Le livre

Cela devait faire plusieurs jours, voire quelques semaines qu’il penchait doucement, millimètre par millimètre, de l’endroit où je l’avais posé négligemment sur la planche de l’étagère noire.  Le bruit sec retentit dans la chambre où, enfoncée sous la couette, j’émergeais lentement d’un sommeil lourd, sans rêves, seulement secoué de douleurs musculaires qui me faisaient me tourner, me retourner, sur le côté gauche, sur le dos, sur le côté droit, bourrer l’oreiller en boule et le coincer sous ma tête et mon cou, le retirer, le reprendre, me mettre en chien de fusil, m’étendre, essayer de m’asseoir, ouvrir les yeux sans rien voir.  Sur une autre planche, une petite laitière de Delft frissonna et ses petits pots de porcelaine tintèrent contre sa jupe blanche et bleue rebondie.  Par sympathie, un gentil chat blanc en peluche se laissa glisser sur le côté, posant tendrement sa tête poilue contre l’épaule d’une jolie poupée aux nattes blondes qui garda le sourire au contact de cette fourrure soyeuse.

Le bruit sec retentit donc et peupla la chambre obscure d’incertitudes et de questions.  Par la fenêtre entrouverte, j’entendais le vent léger de ce début de printemps secouer les branches de ce vieil arbre nerveux envahi par un lierre tenace et je me demandais si elles étaient assez fortes pour résister au poids d’un éventuel cambrioleur qui se tiendrait coït derrière la tenture, attendant la certitude de mon assoupissement total avant de continuer sa progression vers la coiffeuse où, traditionnellement, il devait trouver une boîte à bijoux truffée de merveilles.

Alors que j’essayais de vaincre l’angoisse qui me faisait me glisser plus profondément sous la couette, je sentis une coulée de sueur glacée descendre lentement de ma tempe droite sur ma joue et s’insinuer lentement vers mes lèvres.  Je parvins à dégager mon bras gauche de dessous l’oreiller et l’avançai doucement vers l’interrupteur de la veilleuse encastrée sous le rebord de la table de nuit, mes doigts tâtonnant fébrilement l’ampoule pour se diriger.  Au moment où je voulus allumer la lumière salvatrice, un deuxième craquement se fit entendre, suivi d’un troisième, plus net, puis d’une cascade de petits bruits réguliers, certains plutôt sourds et d’autres plus clairs, et en final un « plop » beaucoup plus fort.  Dans un réflexe nerveux, mon index appuya sur le bouton de la lampe et je pus évaluer l’étendue du désastre.

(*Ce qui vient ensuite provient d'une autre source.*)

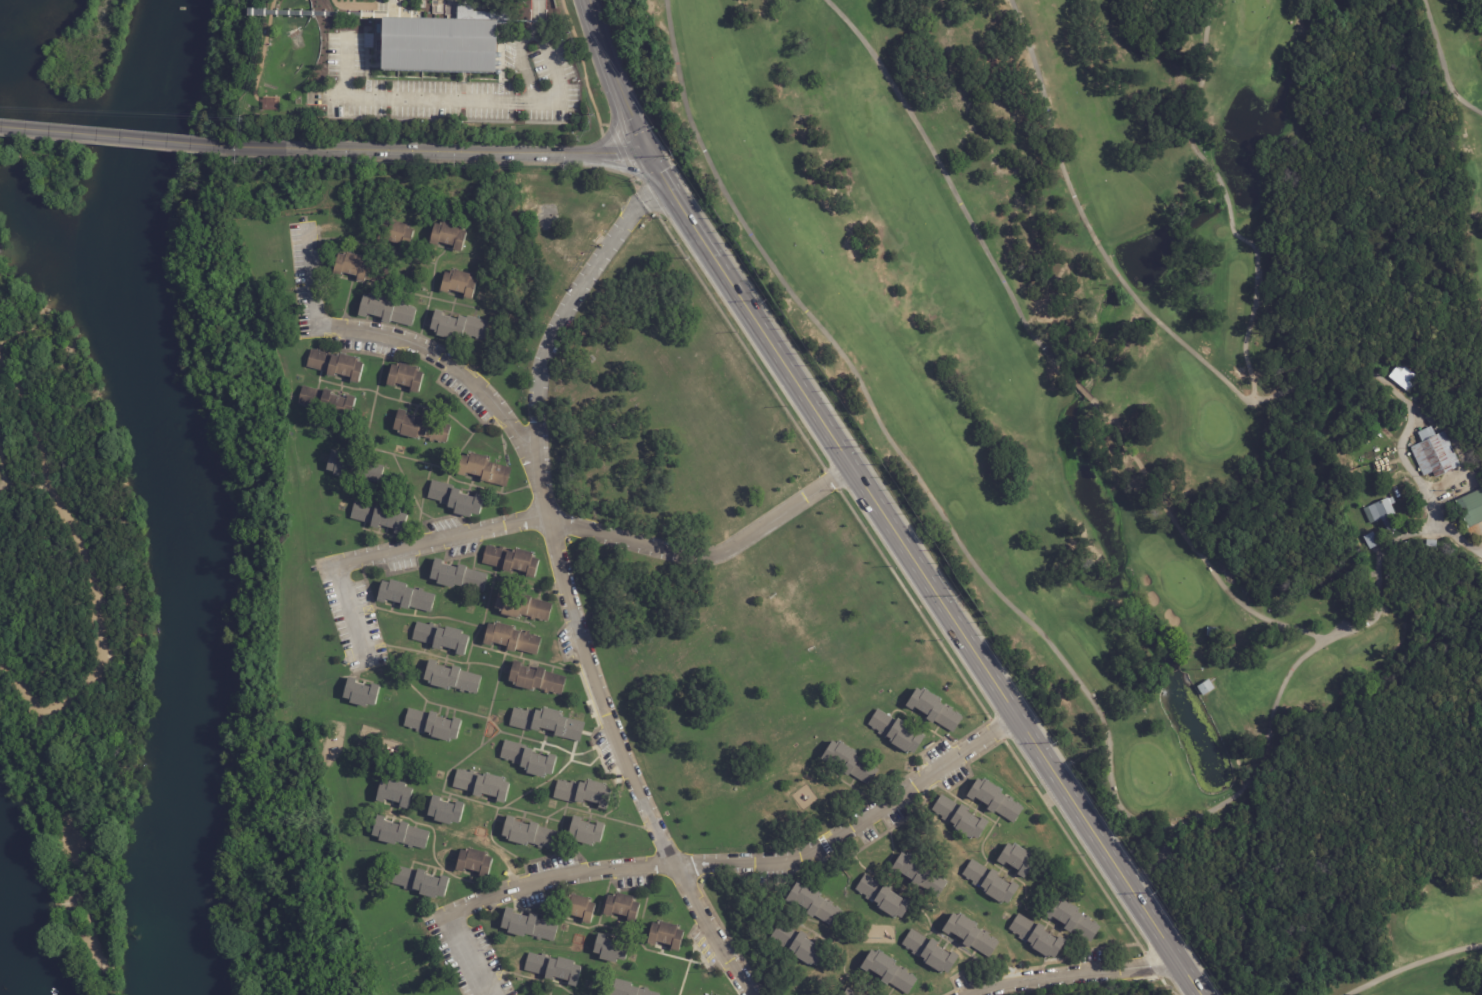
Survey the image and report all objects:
park: (1252, 13)
building: (368, 41)
building: (438, 45)
road: (522, 62)
road: (1441, 64)
road: (616, 75)
road: (477, 100)
road: (612, 115)
road: (116, 137)
road: (243, 146)
road: (450, 147)
traffic signals: (649, 149)
road: (621, 162)
park: (50, 163)
road: (645, 200)
building: (396, 233)
building: (449, 235)
park: (6, 243)
building: (361, 271)
road: (308, 276)
building: (459, 285)
road: (748, 308)
building: (387, 312)
building: (459, 327)
road: (1045, 351)
road: (446, 360)
road: (546, 362)
building: (336, 366)
building: (1408, 373)
building: (406, 376)
road: (1230, 386)
building: (327, 403)
park: (1162, 406)
park: (1213, 423)
building: (420, 428)
building: (1433, 452)
road: (12, 466)
building: (355, 468)
building: (484, 469)
river: (173, 492)
building: (456, 498)
building: (1470, 507)
building: (1383, 513)
building: (380, 518)
road: (451, 535)
building: (1373, 540)
road: (712, 556)
building: (512, 562)
road: (90, 576)
building: (458, 577)
park: (1180, 584)
building: (405, 597)
road: (349, 606)
building: (523, 607)
park: (70, 625)
road: (1038, 631)
building: (1214, 632)
building: (512, 638)
building: (442, 639)
road: (585, 650)
building: (452, 679)
building: (536, 680)
building: (1206, 688)
building: (361, 695)
building: (935, 709)
road: (1015, 711)
building: (547, 722)
building: (433, 726)
building: (896, 732)
building: (528, 760)
building: (851, 762)
park: (1148, 769)
building: (482, 786)
building: (395, 791)
building: (583, 794)
building: (992, 797)
building: (446, 812)
building: (960, 817)
road: (653, 818)
road: (858, 824)
building: (586, 832)
building: (400, 834)
building: (529, 835)
road: (78, 851)
building: (1018, 859)
building: (474, 862)
building: (919, 874)
road: (556, 878)
building: (991, 882)
building: (420, 883)
building: (884, 897)
building: (815, 904)
building: (622, 906)
building: (578, 907)
building: (1073, 919)
park: (1425, 923)
building: (529, 926)
road: (710, 930)
building: (667, 933)
building: (971, 935)
building: (1038, 937)
building: (799, 945)
building: (611, 947)
building: (931, 952)
road: (464, 955)
road: (1412, 964)
building: (553, 969)
building: (890, 972)
road: (1075, 976)
road: (1188, 976)
building: (625, 988)
building: (849, 992)

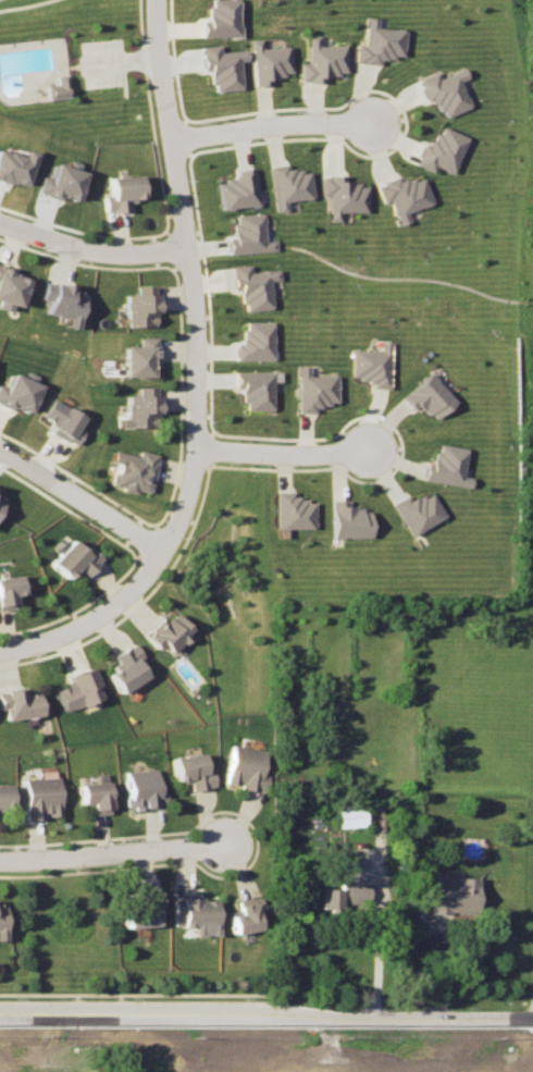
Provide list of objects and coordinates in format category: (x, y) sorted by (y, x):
building: (217, 15)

Sous les chocs répétés des livres prenant définitivement une position couchée, las de résister à l’attraction du fait du manque de hauteur, la planche de l’étagère avait eu raison des petits plots qui la soutenaient et était descendue peu à peu, écrasant les miniatures récoltées au fil des voyages.  Le principal responsable, le plus gros de mes livres, était ouvert, retourné sur le sol, la tranche déchirée, il avait choisi de s’exiler.

 

Que l’imagination peut jouer de tours pendables !  Allons, rien à craindre de cambrioleurs dans ma modeste demeure !  Demain, un peu de nettoyage, un peu de bricolage, et tout sera en place.

Je coupai la lumière et me rendormis très vite, enveloppée de rêves où des livres volants entraient par la fenêtre et venaient s’écraser contre les murs et où les voleurs changés en statuettes se tenaient sagement rangés côte à côte sur les planches de l’étagère.